Snam’s total revenues up in 2019

Oil&Gas Materials 20 March 2020 13:08 (UTC +04:00)

BAKU, Azerbaijan, Mar. 20

By Leman Zeynalova - Trend:

Total revenue of Italy’s Snam company, net of components offset in costs, was €2,604 million in 2019, up by €76 million (or 3 percent) on 2018, Trend reports citing the company.

“The increase is due to higher regulated revenue (+€62 million; +2.6 percent), essentially due to the natural gas transportation business, which benefits from an increase in tariff parameters and past years’ investments, as well as to the new output-based services (+€3 million) and higher non-regulated revenue (+€14 million; +13.9 percent) reflecting the contribution from services and companies that joined the consolidation scope in 2018, partly absorbed by lower revenues from services regulated by contracts concluded as at 31 December 2018,” the company said in its report.

Net financial expense (€165 million), net of special items, saw a €30 million reduction, equal to 15.4 percent, compared with FY 2018, said the company.

“The reduction is mainly due to lower expenses relating to net financial debt (-€35 million; -17.6 percent), specifically due to the lower average cost of gross debt, down from 1.5 percent in 2018 to 1.1 percent in 2019, thanks to the continuous optimisation of the Group’s financial structure and risk management implemented by Snam, as well as positive market conditions,” reads the report.

Net financial debt was €11,923 million as at 31 December 2019 (€11,548 million as at 31 December 2018). Positive net cash flow from operations (€1,486 million) enabled Snam to fully cover the financial requirements associated with net investments (€1,004 million) and to generate free cash flow of €482 million.
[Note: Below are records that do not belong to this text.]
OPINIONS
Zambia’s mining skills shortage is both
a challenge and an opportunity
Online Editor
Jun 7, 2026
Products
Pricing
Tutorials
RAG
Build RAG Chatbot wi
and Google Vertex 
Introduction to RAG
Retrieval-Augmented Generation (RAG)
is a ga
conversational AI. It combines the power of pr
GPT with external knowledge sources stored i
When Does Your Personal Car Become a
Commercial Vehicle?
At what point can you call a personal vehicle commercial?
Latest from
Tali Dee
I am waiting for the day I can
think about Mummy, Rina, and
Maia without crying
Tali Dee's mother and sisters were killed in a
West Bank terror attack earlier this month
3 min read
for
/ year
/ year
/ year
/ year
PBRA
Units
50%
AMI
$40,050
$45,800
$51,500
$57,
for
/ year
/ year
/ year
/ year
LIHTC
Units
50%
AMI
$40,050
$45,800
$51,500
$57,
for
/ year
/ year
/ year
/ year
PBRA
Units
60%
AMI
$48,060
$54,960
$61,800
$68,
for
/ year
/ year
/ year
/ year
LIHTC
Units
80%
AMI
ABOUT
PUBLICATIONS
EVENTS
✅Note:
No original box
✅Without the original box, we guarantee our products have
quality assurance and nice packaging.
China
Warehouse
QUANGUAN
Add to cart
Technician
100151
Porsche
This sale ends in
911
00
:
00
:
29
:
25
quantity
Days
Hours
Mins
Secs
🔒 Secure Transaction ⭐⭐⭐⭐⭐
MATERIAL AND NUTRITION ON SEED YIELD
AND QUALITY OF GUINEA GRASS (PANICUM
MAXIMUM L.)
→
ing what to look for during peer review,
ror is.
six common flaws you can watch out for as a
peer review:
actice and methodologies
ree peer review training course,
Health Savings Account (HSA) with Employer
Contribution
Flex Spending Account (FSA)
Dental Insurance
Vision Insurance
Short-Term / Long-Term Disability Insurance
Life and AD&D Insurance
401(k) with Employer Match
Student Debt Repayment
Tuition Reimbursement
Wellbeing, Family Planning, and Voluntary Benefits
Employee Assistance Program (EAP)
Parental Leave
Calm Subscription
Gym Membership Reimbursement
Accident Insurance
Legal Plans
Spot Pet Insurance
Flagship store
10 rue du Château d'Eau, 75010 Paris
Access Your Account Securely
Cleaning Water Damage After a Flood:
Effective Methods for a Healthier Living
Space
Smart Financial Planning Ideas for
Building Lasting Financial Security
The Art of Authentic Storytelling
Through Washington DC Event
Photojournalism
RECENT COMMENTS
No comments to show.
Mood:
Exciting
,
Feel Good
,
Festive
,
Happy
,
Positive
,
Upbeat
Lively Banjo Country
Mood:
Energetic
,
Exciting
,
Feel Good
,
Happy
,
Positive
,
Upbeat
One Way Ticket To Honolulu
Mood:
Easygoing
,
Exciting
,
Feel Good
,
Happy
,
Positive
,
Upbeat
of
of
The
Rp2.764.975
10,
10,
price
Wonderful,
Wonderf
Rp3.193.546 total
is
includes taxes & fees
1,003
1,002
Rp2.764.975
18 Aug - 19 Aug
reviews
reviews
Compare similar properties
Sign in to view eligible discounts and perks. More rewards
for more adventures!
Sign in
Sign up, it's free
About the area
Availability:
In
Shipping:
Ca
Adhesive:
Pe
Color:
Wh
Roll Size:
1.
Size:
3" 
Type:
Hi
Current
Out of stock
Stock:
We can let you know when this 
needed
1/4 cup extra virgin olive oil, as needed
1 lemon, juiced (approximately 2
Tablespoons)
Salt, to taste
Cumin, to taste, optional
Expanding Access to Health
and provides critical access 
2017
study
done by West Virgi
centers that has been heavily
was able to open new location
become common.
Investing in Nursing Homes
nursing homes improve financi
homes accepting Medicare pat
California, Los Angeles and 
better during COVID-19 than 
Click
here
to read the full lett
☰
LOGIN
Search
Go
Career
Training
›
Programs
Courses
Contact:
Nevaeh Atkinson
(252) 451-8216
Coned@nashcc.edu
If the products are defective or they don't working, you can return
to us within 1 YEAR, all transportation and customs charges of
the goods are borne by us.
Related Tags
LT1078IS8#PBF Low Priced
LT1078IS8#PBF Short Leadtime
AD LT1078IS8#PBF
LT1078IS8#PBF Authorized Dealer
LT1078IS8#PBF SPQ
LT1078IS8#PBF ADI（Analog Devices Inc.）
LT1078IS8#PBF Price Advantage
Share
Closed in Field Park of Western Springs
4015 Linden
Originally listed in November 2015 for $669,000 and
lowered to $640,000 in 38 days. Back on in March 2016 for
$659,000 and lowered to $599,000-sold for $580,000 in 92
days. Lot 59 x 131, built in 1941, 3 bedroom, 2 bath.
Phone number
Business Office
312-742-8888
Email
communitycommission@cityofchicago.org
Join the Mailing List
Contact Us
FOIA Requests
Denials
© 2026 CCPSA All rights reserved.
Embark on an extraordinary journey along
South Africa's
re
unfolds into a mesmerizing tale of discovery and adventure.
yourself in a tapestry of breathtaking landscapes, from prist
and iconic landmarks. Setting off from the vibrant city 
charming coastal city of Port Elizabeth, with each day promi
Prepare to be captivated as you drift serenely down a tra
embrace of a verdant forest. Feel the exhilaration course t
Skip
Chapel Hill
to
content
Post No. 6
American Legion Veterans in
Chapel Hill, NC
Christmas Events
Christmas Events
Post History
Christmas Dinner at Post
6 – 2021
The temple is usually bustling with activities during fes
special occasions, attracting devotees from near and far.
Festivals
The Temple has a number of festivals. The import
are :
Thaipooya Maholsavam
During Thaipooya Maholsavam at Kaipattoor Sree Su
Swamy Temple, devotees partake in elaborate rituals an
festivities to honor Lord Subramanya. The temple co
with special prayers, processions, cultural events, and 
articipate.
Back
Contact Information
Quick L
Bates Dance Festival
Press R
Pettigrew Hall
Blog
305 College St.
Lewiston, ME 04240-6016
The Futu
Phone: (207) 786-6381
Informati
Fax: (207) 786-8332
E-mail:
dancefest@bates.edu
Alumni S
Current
“Net financial debt, after equity cash flow deriving essentially from the payment to the shareholders of the 2018 dividend (€746 million, of which €298 million by way of interim dividend and €448 million as balance) and the purchase of own shares (€39 million), saw a rise of €375 million on 31 December 2018, including non-monetary components related to financial debt (€75 million), mainly relating to changes in the consolidation scope and financial payables recorded in the application of IFRS 16 “Leasing”,” said the company.